Input data: Begin

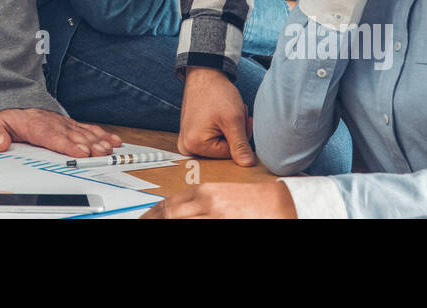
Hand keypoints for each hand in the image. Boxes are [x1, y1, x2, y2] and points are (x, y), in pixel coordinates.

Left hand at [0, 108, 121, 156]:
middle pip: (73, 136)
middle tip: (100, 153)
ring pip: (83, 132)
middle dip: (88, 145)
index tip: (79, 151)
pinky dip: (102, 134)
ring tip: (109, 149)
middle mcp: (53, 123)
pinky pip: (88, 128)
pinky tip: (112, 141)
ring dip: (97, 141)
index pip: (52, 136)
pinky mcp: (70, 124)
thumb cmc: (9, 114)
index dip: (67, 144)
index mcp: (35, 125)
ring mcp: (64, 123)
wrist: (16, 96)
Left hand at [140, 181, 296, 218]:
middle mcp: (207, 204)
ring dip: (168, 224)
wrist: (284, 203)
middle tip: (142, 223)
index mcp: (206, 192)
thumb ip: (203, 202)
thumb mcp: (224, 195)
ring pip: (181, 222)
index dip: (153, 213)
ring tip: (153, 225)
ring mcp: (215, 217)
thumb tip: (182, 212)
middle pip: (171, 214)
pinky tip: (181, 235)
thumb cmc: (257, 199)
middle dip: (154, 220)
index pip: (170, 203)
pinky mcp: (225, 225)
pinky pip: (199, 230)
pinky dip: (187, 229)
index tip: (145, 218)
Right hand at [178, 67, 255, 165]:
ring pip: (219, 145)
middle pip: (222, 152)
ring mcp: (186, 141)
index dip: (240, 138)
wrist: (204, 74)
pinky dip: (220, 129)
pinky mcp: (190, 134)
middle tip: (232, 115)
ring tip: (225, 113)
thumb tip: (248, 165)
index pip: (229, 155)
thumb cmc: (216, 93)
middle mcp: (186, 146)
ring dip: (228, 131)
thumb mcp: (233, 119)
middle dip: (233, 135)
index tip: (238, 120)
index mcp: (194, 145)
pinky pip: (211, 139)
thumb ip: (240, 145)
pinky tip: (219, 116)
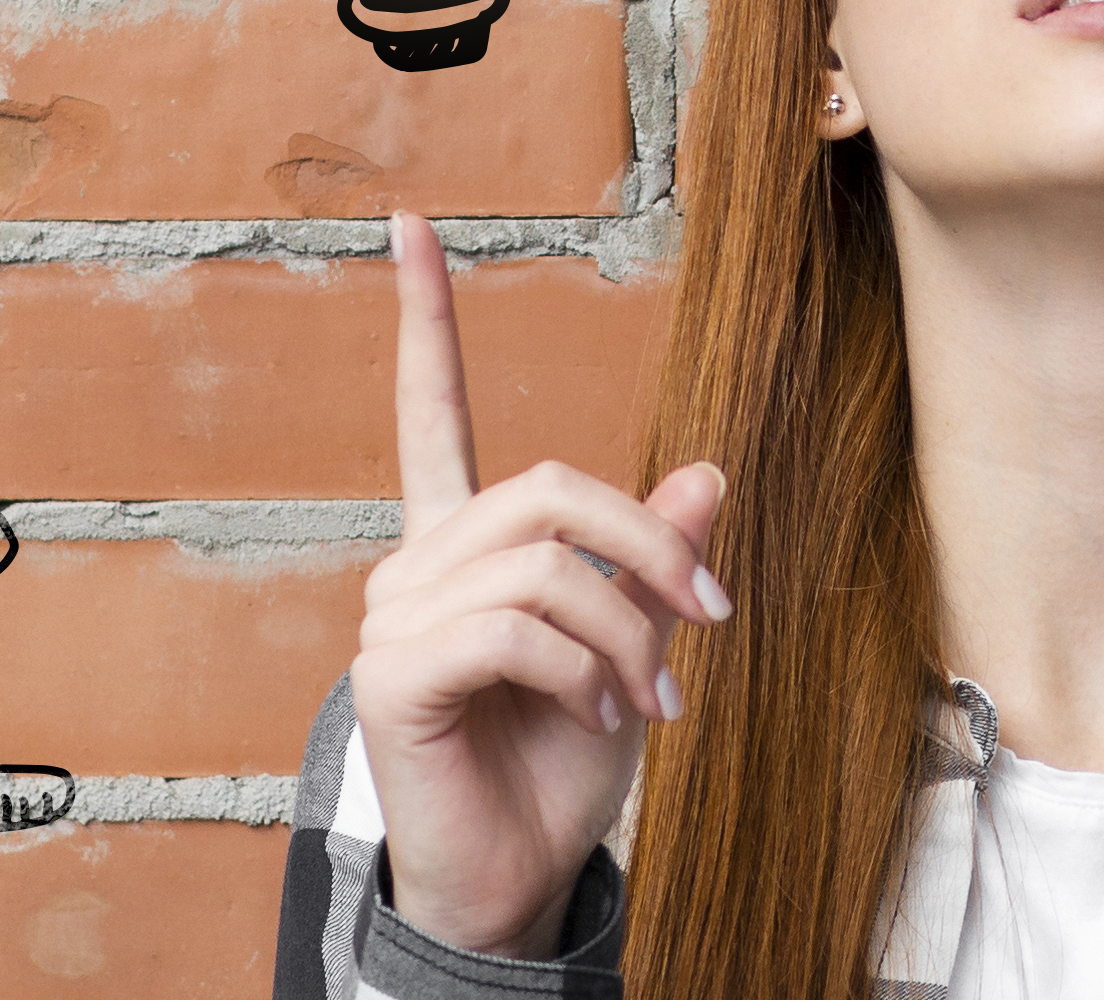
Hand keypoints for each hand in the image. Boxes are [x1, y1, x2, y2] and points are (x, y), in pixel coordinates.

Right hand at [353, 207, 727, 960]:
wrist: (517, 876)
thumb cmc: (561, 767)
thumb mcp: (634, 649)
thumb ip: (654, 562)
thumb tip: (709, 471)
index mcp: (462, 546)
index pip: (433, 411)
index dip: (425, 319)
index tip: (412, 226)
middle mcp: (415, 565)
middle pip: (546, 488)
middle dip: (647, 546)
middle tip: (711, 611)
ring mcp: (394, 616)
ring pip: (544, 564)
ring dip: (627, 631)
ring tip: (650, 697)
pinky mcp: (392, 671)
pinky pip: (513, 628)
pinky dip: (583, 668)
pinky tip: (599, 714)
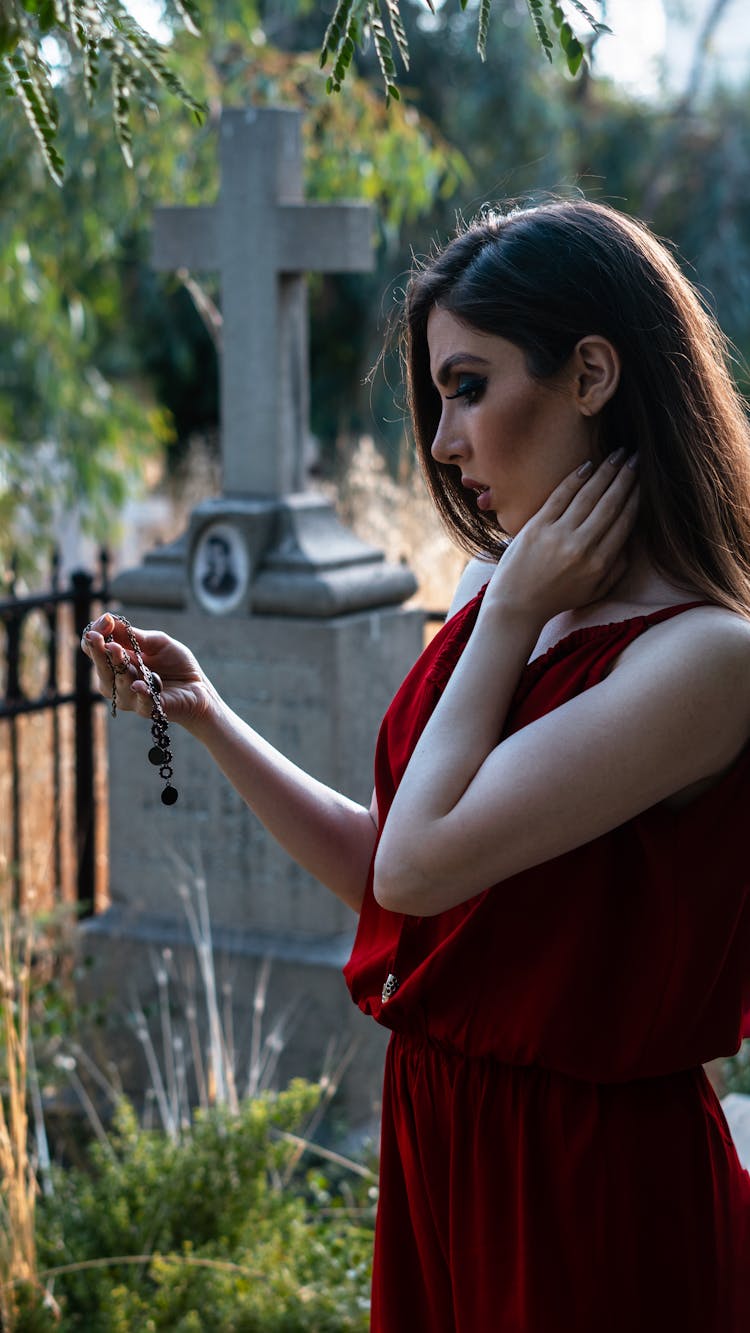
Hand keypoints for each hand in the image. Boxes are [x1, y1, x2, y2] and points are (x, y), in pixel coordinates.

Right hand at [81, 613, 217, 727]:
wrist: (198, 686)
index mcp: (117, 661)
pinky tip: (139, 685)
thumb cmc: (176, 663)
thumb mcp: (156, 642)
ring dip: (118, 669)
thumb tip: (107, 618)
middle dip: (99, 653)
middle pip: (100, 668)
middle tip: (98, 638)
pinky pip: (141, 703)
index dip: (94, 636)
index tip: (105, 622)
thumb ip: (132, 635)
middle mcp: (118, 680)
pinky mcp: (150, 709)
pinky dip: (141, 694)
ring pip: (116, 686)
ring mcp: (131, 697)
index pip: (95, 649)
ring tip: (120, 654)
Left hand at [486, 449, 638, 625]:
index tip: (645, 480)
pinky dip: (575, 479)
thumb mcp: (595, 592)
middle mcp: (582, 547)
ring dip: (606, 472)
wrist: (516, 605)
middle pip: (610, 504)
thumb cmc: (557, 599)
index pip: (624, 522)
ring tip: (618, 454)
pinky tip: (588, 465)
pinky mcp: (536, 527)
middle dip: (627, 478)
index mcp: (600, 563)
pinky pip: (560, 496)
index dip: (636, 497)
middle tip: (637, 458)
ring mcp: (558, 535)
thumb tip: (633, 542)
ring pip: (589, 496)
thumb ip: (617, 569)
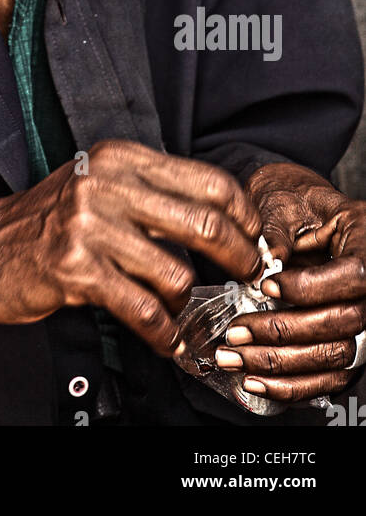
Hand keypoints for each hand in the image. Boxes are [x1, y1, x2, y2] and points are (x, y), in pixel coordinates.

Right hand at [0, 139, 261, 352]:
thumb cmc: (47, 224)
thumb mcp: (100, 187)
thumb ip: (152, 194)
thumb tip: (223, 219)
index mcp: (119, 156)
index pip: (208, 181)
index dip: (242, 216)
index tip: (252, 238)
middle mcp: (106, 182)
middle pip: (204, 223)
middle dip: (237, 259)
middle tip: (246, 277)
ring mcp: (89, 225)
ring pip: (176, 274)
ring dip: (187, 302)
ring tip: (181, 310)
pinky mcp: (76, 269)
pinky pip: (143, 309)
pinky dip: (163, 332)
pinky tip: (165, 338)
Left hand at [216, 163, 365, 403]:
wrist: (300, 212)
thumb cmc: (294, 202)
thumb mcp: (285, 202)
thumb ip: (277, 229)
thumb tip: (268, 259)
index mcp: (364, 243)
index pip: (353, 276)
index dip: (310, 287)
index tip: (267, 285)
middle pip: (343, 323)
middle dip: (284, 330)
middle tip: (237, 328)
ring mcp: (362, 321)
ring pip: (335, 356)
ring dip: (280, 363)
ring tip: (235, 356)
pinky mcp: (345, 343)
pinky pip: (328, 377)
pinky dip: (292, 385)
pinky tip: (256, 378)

Input data: End
Input data: Begin

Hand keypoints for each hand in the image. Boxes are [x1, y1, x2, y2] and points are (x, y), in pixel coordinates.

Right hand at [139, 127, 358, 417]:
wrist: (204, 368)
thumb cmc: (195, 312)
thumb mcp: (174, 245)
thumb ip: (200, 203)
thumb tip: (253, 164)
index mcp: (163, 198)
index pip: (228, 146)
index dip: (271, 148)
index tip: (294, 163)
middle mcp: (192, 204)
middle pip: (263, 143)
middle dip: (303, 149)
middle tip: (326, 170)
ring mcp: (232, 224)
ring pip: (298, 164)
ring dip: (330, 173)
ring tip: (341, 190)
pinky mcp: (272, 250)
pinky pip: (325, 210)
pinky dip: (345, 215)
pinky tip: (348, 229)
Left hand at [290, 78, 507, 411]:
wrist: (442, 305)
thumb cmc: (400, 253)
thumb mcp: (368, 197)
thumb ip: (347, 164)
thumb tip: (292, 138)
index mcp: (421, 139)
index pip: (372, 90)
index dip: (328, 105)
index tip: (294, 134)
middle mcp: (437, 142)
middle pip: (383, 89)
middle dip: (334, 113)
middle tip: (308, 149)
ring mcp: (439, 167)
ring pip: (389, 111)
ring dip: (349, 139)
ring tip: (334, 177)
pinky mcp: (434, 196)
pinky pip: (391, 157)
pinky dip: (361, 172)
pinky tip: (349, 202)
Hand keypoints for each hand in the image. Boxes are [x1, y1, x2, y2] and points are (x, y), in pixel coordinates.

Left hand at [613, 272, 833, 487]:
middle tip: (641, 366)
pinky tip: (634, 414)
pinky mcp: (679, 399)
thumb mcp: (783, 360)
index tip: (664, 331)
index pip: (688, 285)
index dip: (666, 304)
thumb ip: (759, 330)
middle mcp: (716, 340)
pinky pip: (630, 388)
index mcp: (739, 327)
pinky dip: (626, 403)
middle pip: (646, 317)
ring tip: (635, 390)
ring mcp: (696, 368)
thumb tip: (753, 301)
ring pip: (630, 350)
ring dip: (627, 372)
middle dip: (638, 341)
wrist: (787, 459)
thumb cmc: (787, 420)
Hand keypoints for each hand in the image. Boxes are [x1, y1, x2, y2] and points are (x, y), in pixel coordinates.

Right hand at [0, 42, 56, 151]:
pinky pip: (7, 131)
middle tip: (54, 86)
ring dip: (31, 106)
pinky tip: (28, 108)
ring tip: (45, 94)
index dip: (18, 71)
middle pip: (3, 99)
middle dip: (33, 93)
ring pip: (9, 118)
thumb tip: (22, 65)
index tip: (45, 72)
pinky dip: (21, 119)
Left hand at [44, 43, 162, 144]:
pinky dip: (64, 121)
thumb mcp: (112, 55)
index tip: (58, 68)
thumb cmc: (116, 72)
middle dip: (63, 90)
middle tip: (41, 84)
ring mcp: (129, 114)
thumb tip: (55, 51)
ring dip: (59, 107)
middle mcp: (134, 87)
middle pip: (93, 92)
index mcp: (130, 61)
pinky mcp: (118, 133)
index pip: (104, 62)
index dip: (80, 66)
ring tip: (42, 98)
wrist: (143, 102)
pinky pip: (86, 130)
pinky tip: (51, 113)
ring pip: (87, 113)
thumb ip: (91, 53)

Input data: End

__Work to complete__. Each line of the entries above that has the word "wrist" is to be copied.

__Response to the exercise__.
wrist: (16, 96)
wrist: (284, 203)
wrist: (204, 74)
wrist: (517, 876)
wrist: (198, 686)
wrist: (516, 605)
wrist: (300, 212)
wrist: (204, 368)
wrist: (442, 305)
wrist: (787, 459)
wrist: (143, 102)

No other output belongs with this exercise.